**PROBLEM STATEMENT:**
Print out each record, keeping it identical to the original.

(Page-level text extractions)
+ + + +
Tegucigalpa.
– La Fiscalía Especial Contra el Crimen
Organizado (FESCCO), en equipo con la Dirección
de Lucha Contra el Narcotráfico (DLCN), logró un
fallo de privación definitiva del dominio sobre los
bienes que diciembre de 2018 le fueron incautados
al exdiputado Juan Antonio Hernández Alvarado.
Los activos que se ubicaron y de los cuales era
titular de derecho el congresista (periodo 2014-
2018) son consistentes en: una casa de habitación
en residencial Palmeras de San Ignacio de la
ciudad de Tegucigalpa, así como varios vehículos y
+ + + +
**TASK RESULT:**
Tegucigalpa.
– La Fiscalía Especial Contra el Crimen
Organizado (FESCCO), en equipo con la Dirección
de Lucha Contra el Narcotráfico (DLCN), logró un
fallo de privación definitiva del dominio sobre los
bienes que diciembre de 2018 le fueron incautados
al exdiputado Juan Antonio Hernández Alvarado.
Los activos que se ubicaron y de los cuales era
titular de derecho el congresista (periodo 2014-
2018) son consistentes en: una casa de habitación
en residencial Palmeras de San Ignacio de la
ciudad de Tegucigalpa, así como varios vehículos y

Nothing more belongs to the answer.